(Collected data)
----

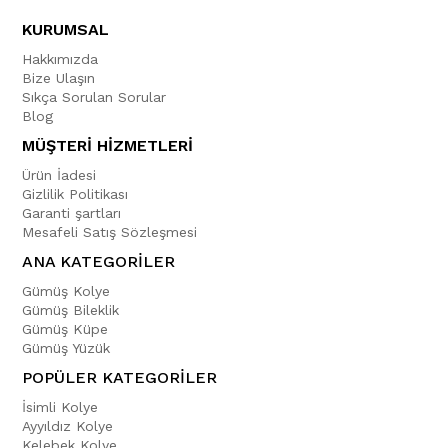
KURUMSAL
Hakkımızda
Bize Ulaşın
Sıkça Sorulan Sorular
Blog
MÜŞTERİ HİZMETLERİ
Ürün İadesi
Gizlilik Politikası
Garanti şartları
Mesafeli Satış Sözleşmesi
ANA KATEGORİLER
Gümüş Kolye
Gümüş Bileklik
Gümüş Küpe
Gümüş Yüzük
POPÜLER KATEGORİLER
İsimli Kolye
Ayyıldız Kolye
Kelebek Kolye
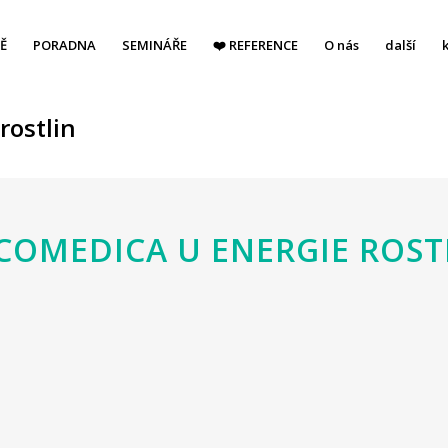
Ě
PORADNA
SEMINÁŘE
❤️ REFERENCE
O nás
další
rostlin
COMEDICA U ENERGIE ROST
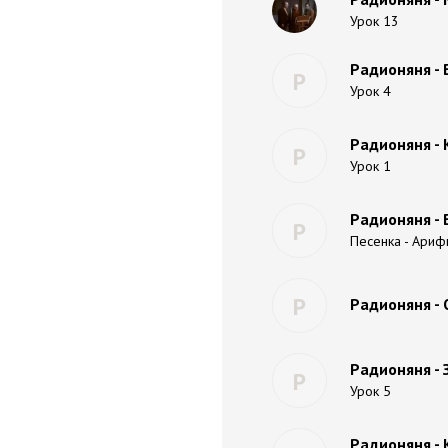
Урок 13
Радионяня - 
Р
Урок 4
Радионяня - 
Р
Урок 1
Радионяня - 
Р
Песенка - Ариф
Р
Радионяня - 
Радионяня -
Р
Урок 5
Радионяня - 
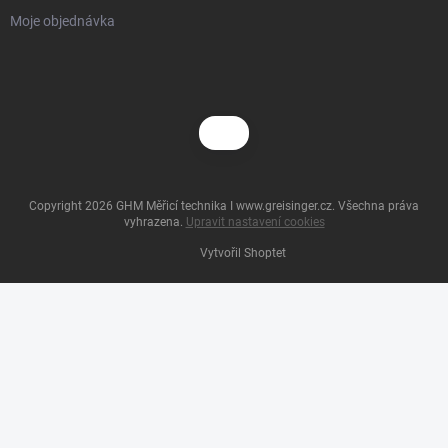
Moje objednávka
Copyright 2026
GHM Měřicí technika I www.greisinger.cz
. Všechna práva
vyhrazena.
Upravit nastavení cookies
Vytvořil Shoptet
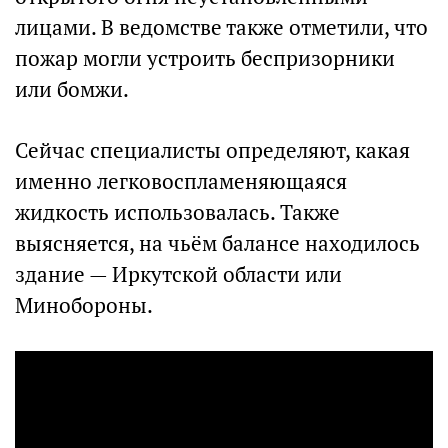
лицами. В ведомстве также отметили, что
пожар могли устроить беспризорники
или бомжи.
Сейчас специалисты определяют, какая
именно легковоспламеняющаяся
жидкость использовалась. Также
выясняется, на чьём балансе находилось
здание — Иркутской области или
Минобороны.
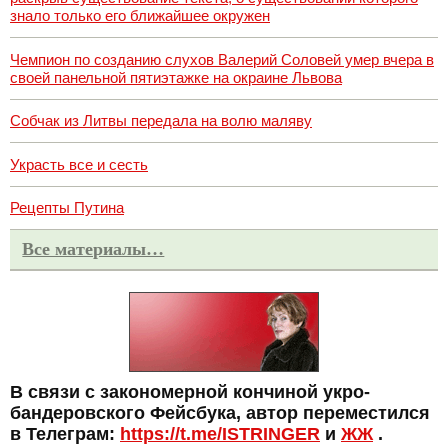
знало только его ближайшее окружен
Чемпион по созданию слухов Валерий Соловей умер вчера в
своей панельной пятиэтажке на окраине Львова
Собчак из Литвы передала на волю маляву
Украсть все и сесть
Рецепты Путина
Все материалы…
В связи с закономерной кончиной укро-
бандеровского Фейсбука, автор переместился
в Телеграм:
https://t.me/ISTRINGER
и
ЖЖ
.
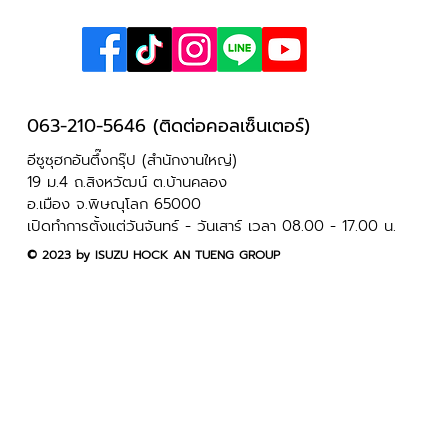
063-210-5646 (ติดต่อคอลเซ็นเตอร์)
อีซูซุฮกอันตึ๊งกรุ๊ป (สำนักงานใหญ่)
รถน้ำมันใกล้หมด จะขับต่อไปจนถึงจุดหมาย
19 ม.4 ถ.สิงหวัฒน์ ต.บ้านคลอง
อ.เมือง จ.พิษณุโลก 65000
หรือแวะปั้มให้สบายใจดี ?
เปิดทำการตั้งแต่วันจันทร์ - วันเสาร์ เวลา 08.00 - 17.00 น.
​© 2023 by ISUZU HOCK AN TUENG GROUP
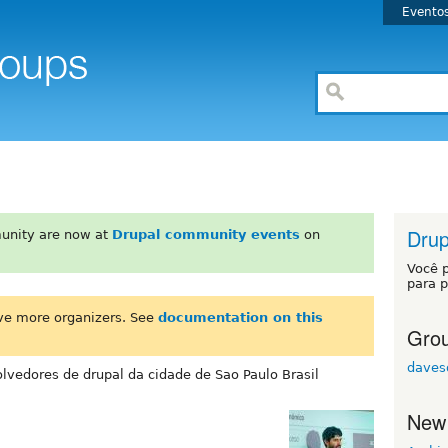
Evento
Drup
unity are now at
Drupal community events
on
Você 
para p
ve more organizers. See
documentation on this
Grou
daves
lvedores de drupal da cidade de Sao Paulo Brasil
New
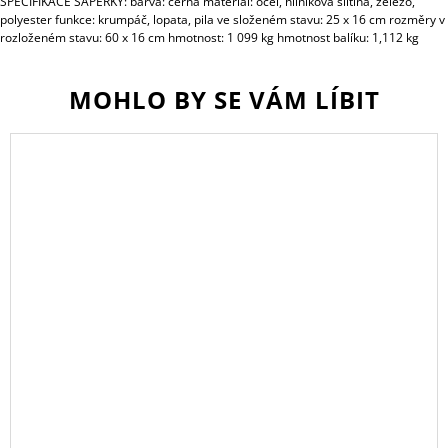
SPECIFIKACE SAPERKY: barva: černá materiál: ocel, hliníková slitina, železo,
polyester funkce: krumpáč, lopata, pila ve složeném stavu: 25 x 16 cm rozměry v
rozloženém stavu: 60 x 16 cm hmotnost: 1 099 kg hmotnost balíku: 1,112 kg
MOHLO BY SE VÁM LÍBIT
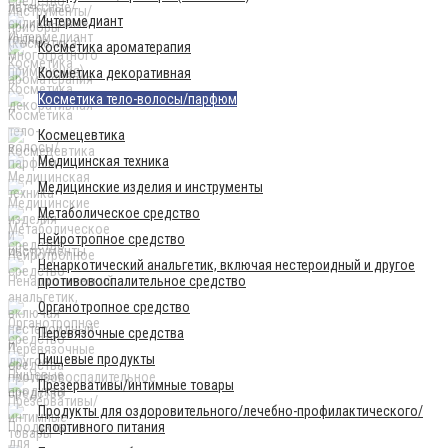
Интермедиант
Косметика ароматерапия
Косметика декоративная
Косметика тело-волосы/парфюм
Космецевтика
Медицинская техника
Медицинские изделия и инструменты
Метаболическое средство
Нейротропное средство
Ненаркотический анальгетик, включая нестероидный и другое
противовоспалительное средство
Органотропное средство
Перевязочные средства
Пищевые продукты
Презервативы/интимные товары
Продукты для оздоровительного/лечебно-профилактического/
спортивного питания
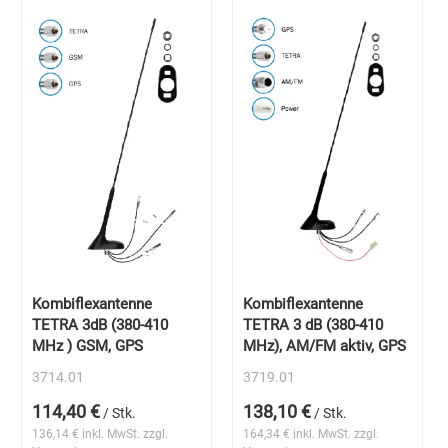
Kombiflexantenne
Kombiflexantenne
TETRA 3dB (380-410
TETRA 3 dB (380-410
MHz ) GSM, GPS
MHz), AM/FM aktiv, GPS
3714.01
3719.01
114,40 €
138,10 €
/ Stk.
/ Stk.
136,14 € inkl. MwSt. zzgl.
164,34 € inkl. MwSt. zzgl.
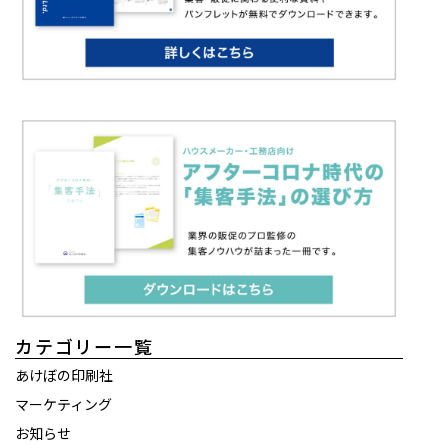
カテゴリー一覧
あけぼの印刷社
マーケティング
お知らせ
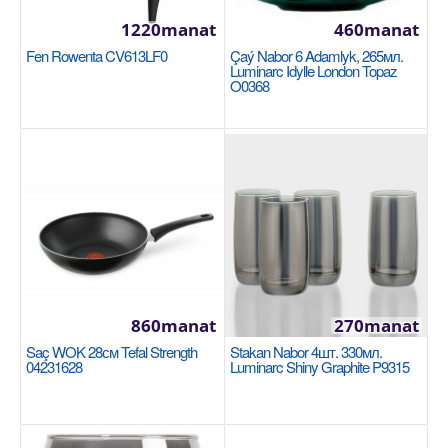
Miwe pyçak nabor 6 bölek ýaşyl Korkmaz
Frutta A553-01
1220manat
460manat
KORKMAZ
Fen Rowenta CV613LF0
Çaý Nabor 6 Adamlyk, 265мл.
Luminarc Idylle London Topaz
Reňk: Ýaşyl Ultra ötkir 3Cr13 pyçaklar Konus üweýji
O0368
pyçak uçlary Döwülmeýän plastmassa tutawaçl..
365manat
Availability
40
Sebede Goş
Garşylaşdyrmaga goş
Halananlara goş
860manat
270manat
Saç WOK 28см Tefal Strength
Stakan Nabor 4шт. 330мл.
04231628
Luminarc Shiny Graphite P9315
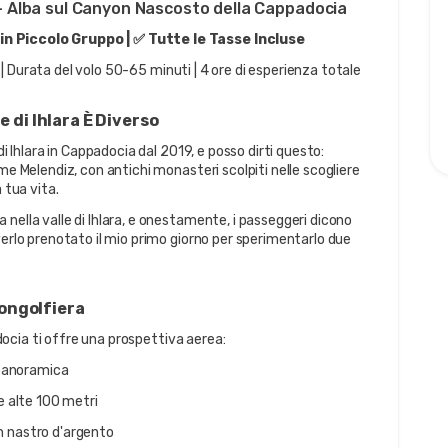
ra – Alba sul Canyon Nascosto della Cappadocia
in Piccolo Gruppo | ✅ Tutte le Tasse Incluse
le | Durata del volo 50-65 minuti | 4 ore di esperienza totale
e di Ihlara È Diverso
di Ihlara in Cappadocia dal 2019, e posso dirti questo: 
me Melendiz, con antichi monasteri scolpiti nelle scogliere 
 tua vita.
nella valle di Ihlara, e onestamente, i passeggeri dicono 
verlo prenotato il mio primo giorno per sperimentarlo due 
ongolfiera
padocia ti offre una prospettiva aerea:
a panoramica
e alte 100 metri
n nastro d'argento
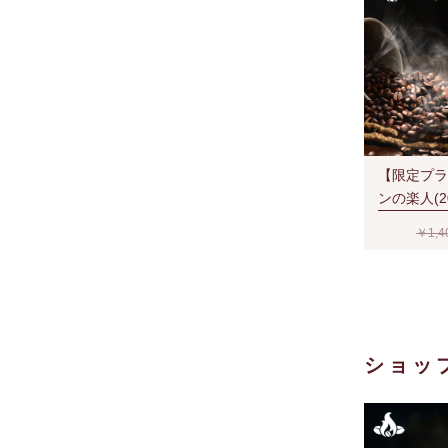
【限定プラ
ンの楽人(2
￥1,4
ショッ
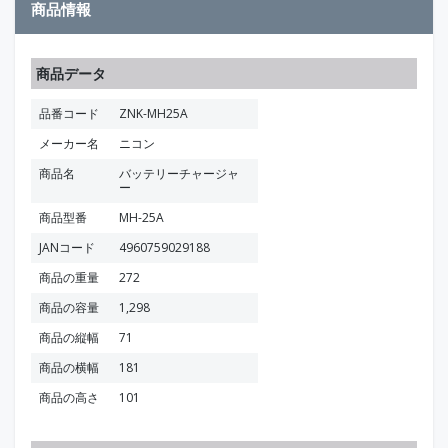
商品情報
商品データ
品番コード
ZNK-MH25A
メーカー名
ニコン
商品名
バッテリーチャージャ
ー
商品型番
MH-25A
JANコード
4960759029188
商品の重量
272
商品の容量
1,298
商品の縦幅
71
商品の横幅
181
商品の高さ
101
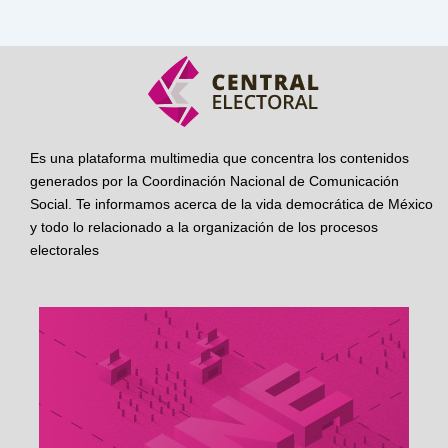
Es una plataforma multimedia que concentra los contenidos
generados por la Coordinación Nacional de Comunicación
Social. Te informamos acerca de la vida democrática de México
y todo lo relacionado a la organización de los procesos
electorales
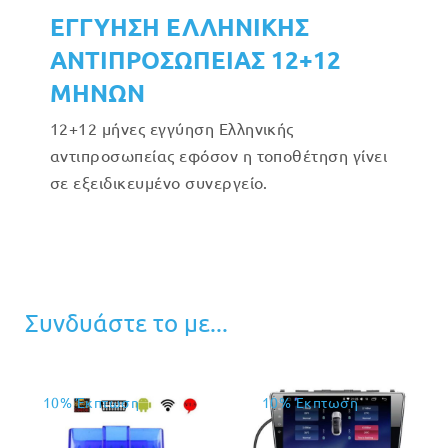
ΕΓΓΥΗΣΗ ΕΛΛΗΝΙΚΗΣ
ΑΝΤΙΠΡΟΣΩΠΕΙΑΣ 12+12
ΜΗΝΩΝ
12+12 μήνες εγγύηση Ελληνικής
αντιπροσωπείας εφόσον η τοποθέτηση γίνει
σε εξειδικευμένο συνεργείο.
Συνδυάστε το με...
10% Έκπτωση
10% Έκπτωση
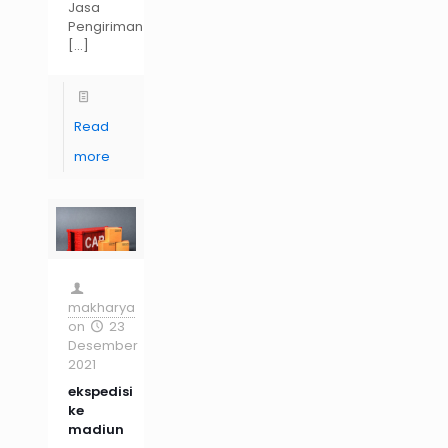
Jasa
Pengiriman
[…]
Read
more
makharya
on
23
Desember
2021
ekspedisi
ke
madiun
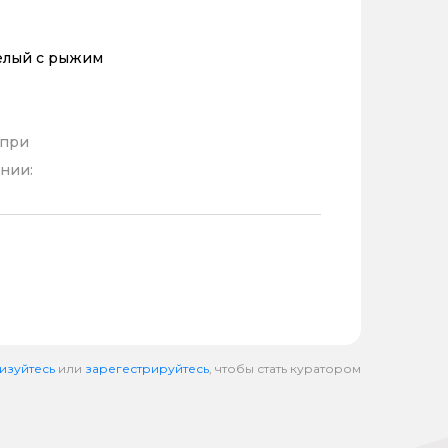
елый с рыжим
 при
нии:
изуйтесь
или
зарегестрируйтесь
, чтобы стать куратором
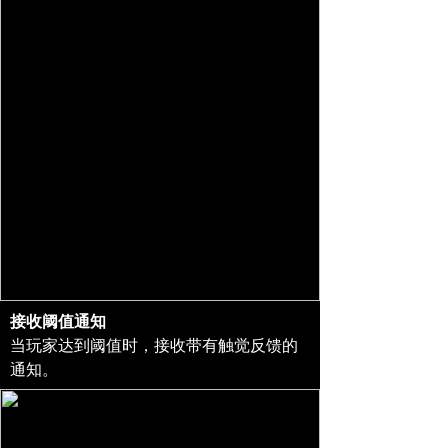
接收阈值通知
当玩家达到阈值时，接收带有触觉反馈的
通知。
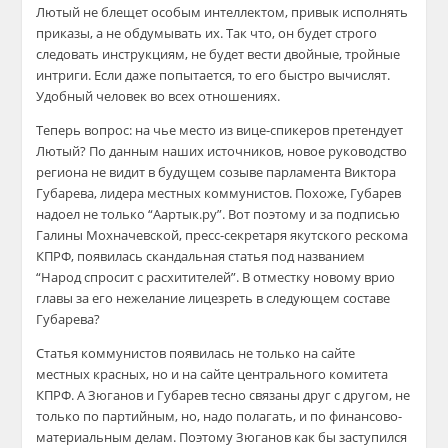
Лютый не блещет особым интеллектом, привык исполнять
приказы, а не обдумывать их. Так что, он будет строго
следовать инструкциям, не будет вести двойные, тройные
интриги. Если даже попытается, то его быстро вычислят.
Удобный человек во всех отношениях.
Теперь вопрос: на чье место из вице-спикеров претендует
Лютый? По данным наших источников, новое руководство
региона не видит в будущем созыве парламента Виктора
Губарева, лидера местных коммунистов. Похоже, Губарев
надоел не только “Аартык.ру”. Вот поэтому и за подписью
Галины Мохначевской, пресс-секретаря якутского рескома
КПРФ, появилась скандальная статья под названием
“Народ спросит с расхитителей”. В отместку новому врио
главы за его нежелание лицезреть в следующем составе
Губарева?
Статья коммунистов появилась не только на сайте
местных красных, но и на сайте центрального комитета
КПРФ. А Зюганов и Губарев тесно связаны друг с другом, не
только по партийным, но, надо полагать, и по финансово-
материальным делам. Поэтому Зюганов как бы заступился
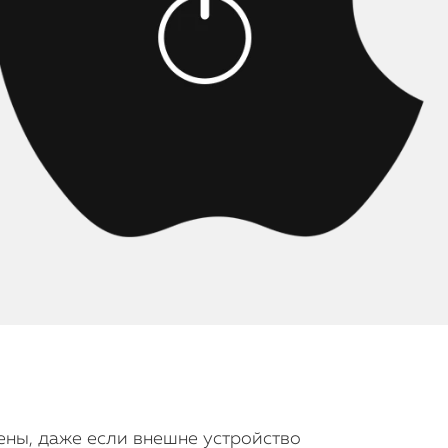
дены, даже если внешне устройство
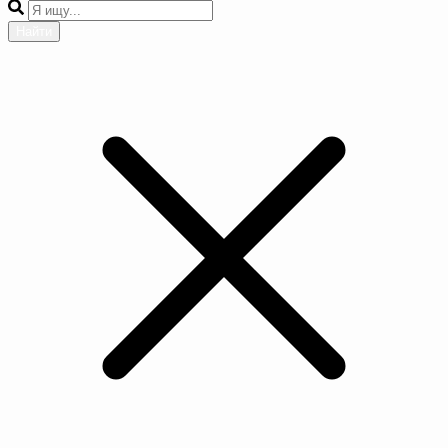
Найти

----

_Job_. Lines above that include the string "будет" need to be copied.

_Answer space_.
приказы, а не обдумывать их. Так что, он будет строго
следовать инструкциям, не будет вести двойные, тройные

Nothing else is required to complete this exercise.